## Extracted text:
***

Exhibiting artist Alice Creischer and curators Andreas Siekmann and
Max Jorge Hinderer discuss their seminal exhibition The Potosi Principle on the circulation of art and wealth during Spanish colonial rule.
About the Potosí Principle exhibition
Potosí, the famous silver-mining city, synonymous with immense wealth and unbridled exploitation, was the capital of the mining industry in Latin America from the 16th to the 18th century and played a crucial role in the development of European capitalism and the migrations associated with it. Even today, the expression ‘vale un Potosí’ / ‘worth a fortune’ is commonly used in Spanish.
It marked a critical approach and another way of looking at the Bicentenario – the 200th anniversary of the independence movement in Latin America. It addresses the relationships between trade and art transfers and economic structures and ways of thinking in Latin America and Europe and their social effects on both continents, both before and after the citizens’ revolutions of the 19th century.
The ‘Andean Baroque’ works presented in The Potosí-Principle prove that cultural hegemony is a reflection not of cultural greatness, but of violence. The exhibition uses this form of painting to investigate structural similarities between the colonialism that brought forth Modernism and the current global regime of Neoliberalism. Contemporary artists respond to the baroque images with their own works. In this way, they create a link to issues still current today, such as the role of women in colonial society or the effects of the transnational soy bean monoculture on modern-day South America.
The exhibition was shown at the Museo Nacional Centro de Arte Reina Sofía in Madrid and Haus der Kulturen der Weltand in 2010, and also travelled to the Museo Nacional de Arte and the Museo Nacional de Etnografía y Folklore in La Paz.
This event is presented by Iniva in collaboration with Afterall, supported by the Goethe Institut.

***

## Information:
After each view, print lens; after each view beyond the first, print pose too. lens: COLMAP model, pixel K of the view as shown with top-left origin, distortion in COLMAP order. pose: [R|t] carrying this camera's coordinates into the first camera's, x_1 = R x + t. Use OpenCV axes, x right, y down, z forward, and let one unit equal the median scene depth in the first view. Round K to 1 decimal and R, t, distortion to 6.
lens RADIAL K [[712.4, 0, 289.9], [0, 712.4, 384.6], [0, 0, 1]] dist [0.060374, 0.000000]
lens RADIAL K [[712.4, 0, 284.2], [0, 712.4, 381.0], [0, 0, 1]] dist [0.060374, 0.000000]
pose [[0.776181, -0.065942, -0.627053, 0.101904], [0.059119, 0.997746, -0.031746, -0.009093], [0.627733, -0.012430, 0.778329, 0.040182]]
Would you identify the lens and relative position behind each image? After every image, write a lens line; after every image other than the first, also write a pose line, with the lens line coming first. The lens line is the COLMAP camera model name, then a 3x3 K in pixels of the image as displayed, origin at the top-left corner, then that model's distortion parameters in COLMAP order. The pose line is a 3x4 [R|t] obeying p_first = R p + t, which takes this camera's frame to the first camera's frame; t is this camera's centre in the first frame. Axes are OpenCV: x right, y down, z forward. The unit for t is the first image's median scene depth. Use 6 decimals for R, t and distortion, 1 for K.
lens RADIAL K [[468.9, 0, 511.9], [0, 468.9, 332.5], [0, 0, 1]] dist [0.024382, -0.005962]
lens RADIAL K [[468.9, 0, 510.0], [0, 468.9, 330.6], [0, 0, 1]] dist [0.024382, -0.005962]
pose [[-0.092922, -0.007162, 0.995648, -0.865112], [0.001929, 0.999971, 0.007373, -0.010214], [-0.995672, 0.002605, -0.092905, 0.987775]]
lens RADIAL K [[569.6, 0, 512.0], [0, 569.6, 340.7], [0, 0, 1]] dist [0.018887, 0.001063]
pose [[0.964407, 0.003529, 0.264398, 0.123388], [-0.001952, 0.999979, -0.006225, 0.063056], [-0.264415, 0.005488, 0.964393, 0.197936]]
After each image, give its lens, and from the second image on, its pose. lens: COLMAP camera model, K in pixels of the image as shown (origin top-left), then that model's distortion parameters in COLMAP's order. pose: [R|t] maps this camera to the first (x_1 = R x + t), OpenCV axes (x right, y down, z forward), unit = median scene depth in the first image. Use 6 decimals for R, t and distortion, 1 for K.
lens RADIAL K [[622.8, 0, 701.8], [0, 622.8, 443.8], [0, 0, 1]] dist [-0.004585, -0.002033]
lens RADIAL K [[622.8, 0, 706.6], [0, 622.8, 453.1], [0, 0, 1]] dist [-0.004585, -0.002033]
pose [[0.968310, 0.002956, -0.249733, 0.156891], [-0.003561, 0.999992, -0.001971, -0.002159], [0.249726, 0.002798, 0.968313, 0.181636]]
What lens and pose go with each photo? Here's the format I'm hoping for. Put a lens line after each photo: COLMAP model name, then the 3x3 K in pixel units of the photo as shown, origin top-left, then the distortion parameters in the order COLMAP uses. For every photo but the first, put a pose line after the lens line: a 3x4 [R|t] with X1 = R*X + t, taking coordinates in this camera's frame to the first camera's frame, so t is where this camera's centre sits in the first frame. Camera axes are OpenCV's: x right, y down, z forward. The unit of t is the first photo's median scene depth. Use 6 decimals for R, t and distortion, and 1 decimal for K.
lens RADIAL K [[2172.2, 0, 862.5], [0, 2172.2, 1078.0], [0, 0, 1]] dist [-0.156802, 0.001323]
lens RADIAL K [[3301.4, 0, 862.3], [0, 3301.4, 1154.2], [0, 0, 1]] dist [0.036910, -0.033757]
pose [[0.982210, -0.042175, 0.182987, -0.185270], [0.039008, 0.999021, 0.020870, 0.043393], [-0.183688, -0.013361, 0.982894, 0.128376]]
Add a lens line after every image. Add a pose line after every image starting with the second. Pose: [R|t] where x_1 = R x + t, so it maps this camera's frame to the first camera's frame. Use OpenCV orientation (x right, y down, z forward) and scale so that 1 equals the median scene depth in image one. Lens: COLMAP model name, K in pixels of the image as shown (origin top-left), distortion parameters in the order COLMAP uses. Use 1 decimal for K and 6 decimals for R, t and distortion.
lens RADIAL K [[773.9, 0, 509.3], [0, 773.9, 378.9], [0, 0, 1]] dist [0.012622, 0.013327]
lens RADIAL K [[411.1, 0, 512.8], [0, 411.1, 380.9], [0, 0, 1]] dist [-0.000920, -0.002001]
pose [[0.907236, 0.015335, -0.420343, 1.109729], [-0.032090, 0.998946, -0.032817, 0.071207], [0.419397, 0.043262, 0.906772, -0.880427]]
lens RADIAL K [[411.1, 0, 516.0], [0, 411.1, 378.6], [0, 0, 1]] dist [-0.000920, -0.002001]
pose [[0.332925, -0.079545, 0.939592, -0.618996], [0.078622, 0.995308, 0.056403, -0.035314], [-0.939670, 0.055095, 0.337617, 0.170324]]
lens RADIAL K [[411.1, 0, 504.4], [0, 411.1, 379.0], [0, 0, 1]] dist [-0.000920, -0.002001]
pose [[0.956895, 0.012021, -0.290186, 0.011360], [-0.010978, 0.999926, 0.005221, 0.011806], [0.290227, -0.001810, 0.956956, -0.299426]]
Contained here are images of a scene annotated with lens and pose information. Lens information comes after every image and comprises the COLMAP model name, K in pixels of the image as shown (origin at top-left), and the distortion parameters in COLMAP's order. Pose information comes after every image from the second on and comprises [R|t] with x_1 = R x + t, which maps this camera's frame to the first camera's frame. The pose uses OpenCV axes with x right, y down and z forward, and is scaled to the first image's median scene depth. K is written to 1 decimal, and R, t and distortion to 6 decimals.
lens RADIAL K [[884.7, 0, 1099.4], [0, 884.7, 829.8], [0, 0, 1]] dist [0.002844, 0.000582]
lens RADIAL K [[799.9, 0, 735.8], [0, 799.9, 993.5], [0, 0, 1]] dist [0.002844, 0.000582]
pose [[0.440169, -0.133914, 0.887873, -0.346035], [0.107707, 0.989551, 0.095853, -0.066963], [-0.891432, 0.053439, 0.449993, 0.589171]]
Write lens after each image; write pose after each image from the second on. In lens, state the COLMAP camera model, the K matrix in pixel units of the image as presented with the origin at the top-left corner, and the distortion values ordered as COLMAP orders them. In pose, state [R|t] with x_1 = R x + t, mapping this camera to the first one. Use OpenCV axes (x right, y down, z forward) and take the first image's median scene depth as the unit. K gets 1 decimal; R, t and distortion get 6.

***

## What you are asked to do:
Quote the exhibition text word for word, everything from "Exhibiting artist Alice" down to "Spanish colonial rule.". Work only from the exhibition text.

## Response area:
Exhibiting artist Alice Creischer and curators Andreas Siekmann and
Max Jorge Hinderer discuss their seminal exhibition The Potosi Principle on the circulation of art and wealth during Spanish colonial rule.